Task statement: With the pictures omitted, transcribe each line below exactly as it is.

Stored items:
▼

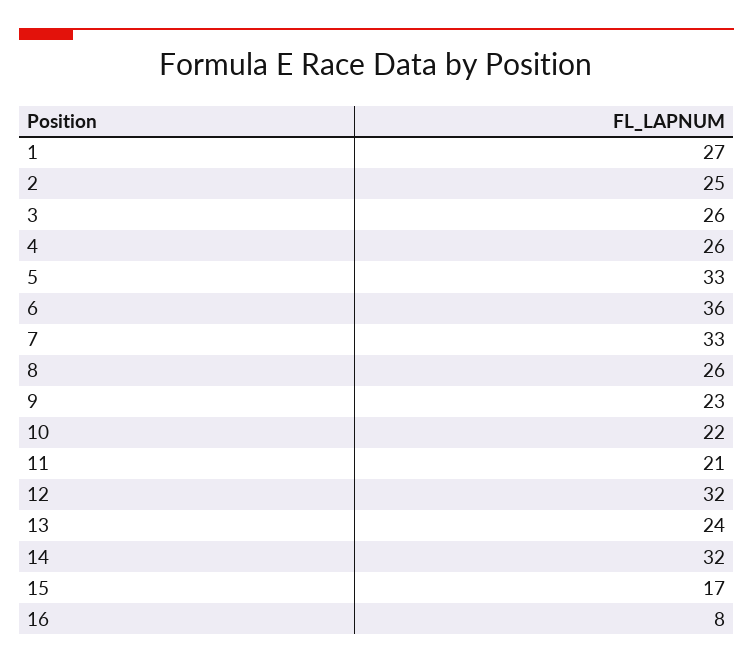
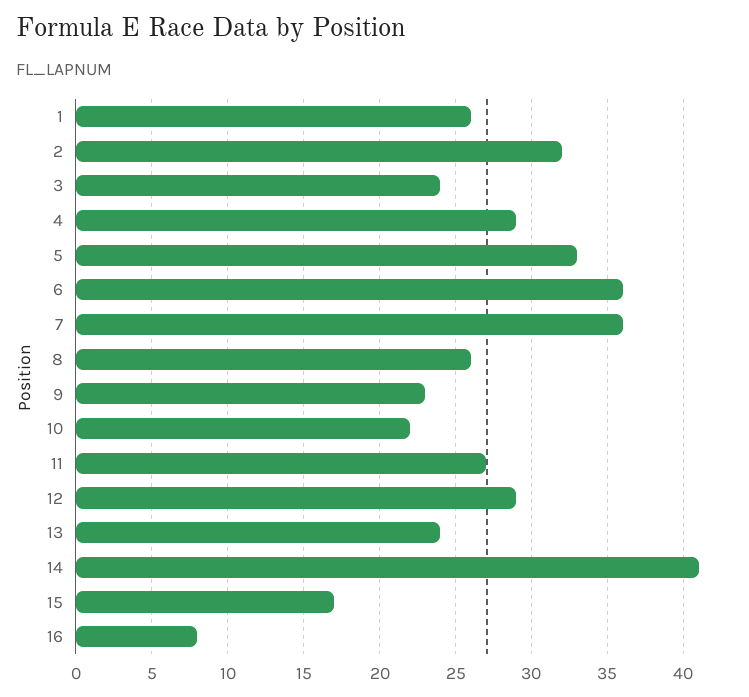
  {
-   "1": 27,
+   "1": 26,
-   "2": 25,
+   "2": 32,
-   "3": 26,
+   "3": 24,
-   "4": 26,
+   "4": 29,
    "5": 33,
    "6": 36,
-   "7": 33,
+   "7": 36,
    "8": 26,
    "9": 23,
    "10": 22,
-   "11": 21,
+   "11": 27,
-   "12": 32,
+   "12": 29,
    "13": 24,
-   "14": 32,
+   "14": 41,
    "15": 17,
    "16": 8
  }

▲

Exercise result:
  {
-   "1": 27,
+   "1": 26,
-   "2": 25,
+   "2": 32,
-   "3": 26,
+   "3": 24,
-   "4": 26,
+   "4": 29,
    "5": 33,
    "6": 36,
-   "7": 33,
+   "7": 36,
    "8": 26,
    "9": 23,
    "10": 22,
-   "11": 21,
+   "11": 27,
-   "12": 32,
+   "12": 29,
    "13": 24,
-   "14": 32,
+   "14": 41,
    "15": 17,
    "16": 8
  }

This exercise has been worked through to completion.